Massachusetts Institute of Technology
Safe-T-Net will develop new localization algorithms for low-cost devices that can obtain localization information using different radio technologies such as ultra-wideband (UWB) or orthogonal frequency-division multiplexing (OFDM). An important aspect in Safe-T-Net is to exploit multipath propagation to increase localization accuracy and to enable localization capabilities on mobile end-user communication devices. In particular, multi-path phenomena are exploited by inferring the indoor propagation environment together with transmitter / receiver positions. This approach is particularly promising in future 5G communication systems, where millimeter wave signals allow the integration of antenna arrays on handheld devices. -July 2019
Principal Investigator: Moe Win
This project aims to revolutionize situational awareness in public safety emergency situations by employing the paradigm of network-enabled technologies. Currently, public safety capabilities are limited by unobtainable positional and environmental information and unavailable high data rate services in mission critical situations. This project will address these limitations and unleash the following three key innovations to accelerate research, development, production, and testing of localization, mapping, and communication technologies for public safety applications.
Safe-T-Net will develop new localization algorithms for low-cost devices that perform ranging using diﬀerent radio technologies such as ultra-wideband (UWB) or orthogonal frequency-division multiplexing (OFDM). It will also establish simultaneous localization and mapping (SLAM) techniques that can infer map information from received UWB signals. The resulting localization systems can quickly and accurately determine the positions of responders, assets, and victims.
Safe-T-Net will devise versatile communication demand models that exploit potentials of the Long Term Evolution (LTE) network and the future Internet of Things (IoT) for public safety operations. These models can be used for planning and provisioning operational networks as well as modelling network behaviors in speciﬁc public safety incident response scenarios.
Safe-T-Net will design context-aware optimization and control strategies for eﬃcient use of communication and localization assets. The envisioned strategies will allow management of resources like power or bandwidth and determination of position and movement of public safety assets for resource-eﬃcient operation. They are especially suitable for situations with disrupted network connectivity due to either routing faults or catastrophic events.

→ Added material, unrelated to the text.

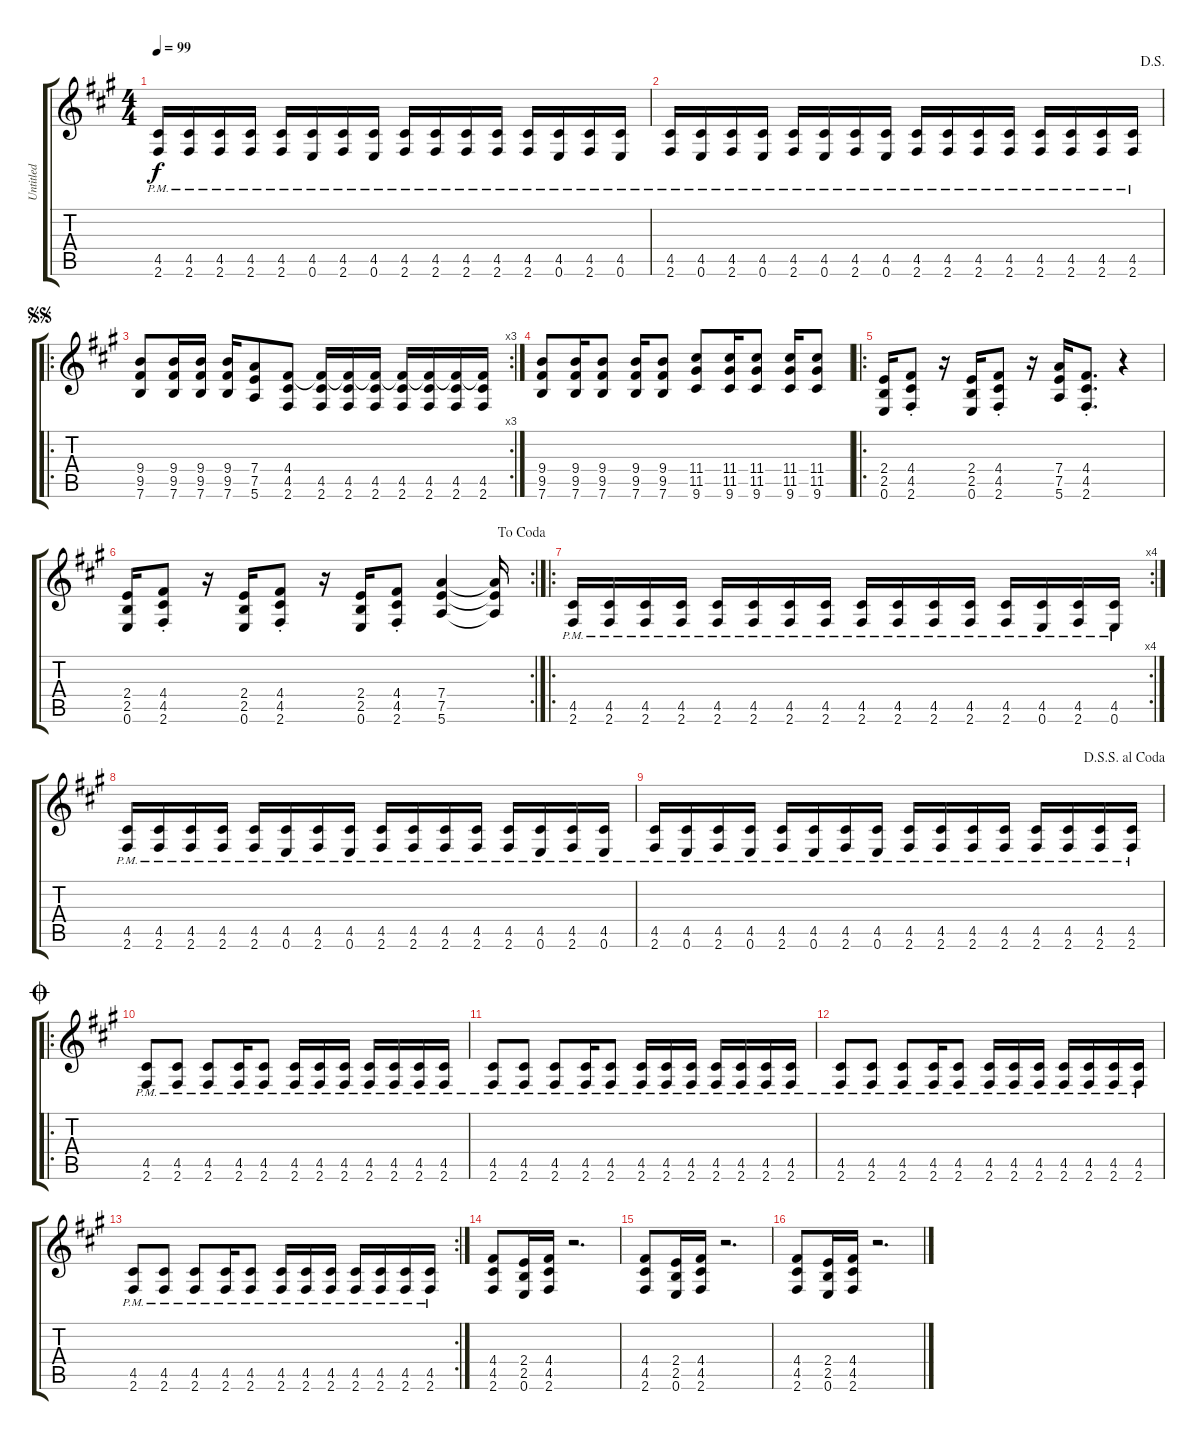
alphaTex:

Innovation resulting from Safe-T-Net will lead to shorter response times, and a more eﬃcient use of responder resources, thereby limiting negative eﬀects and minimize casualties in public safety emergencies. The results of this research can easily be integrated in operational tools such as the Next-Generation Incident Command System (NICS). In addition, they will be disseminated to the public safety stakeholder community and used in teaching materials, as well as tutorials and short courses to be presented worldwide.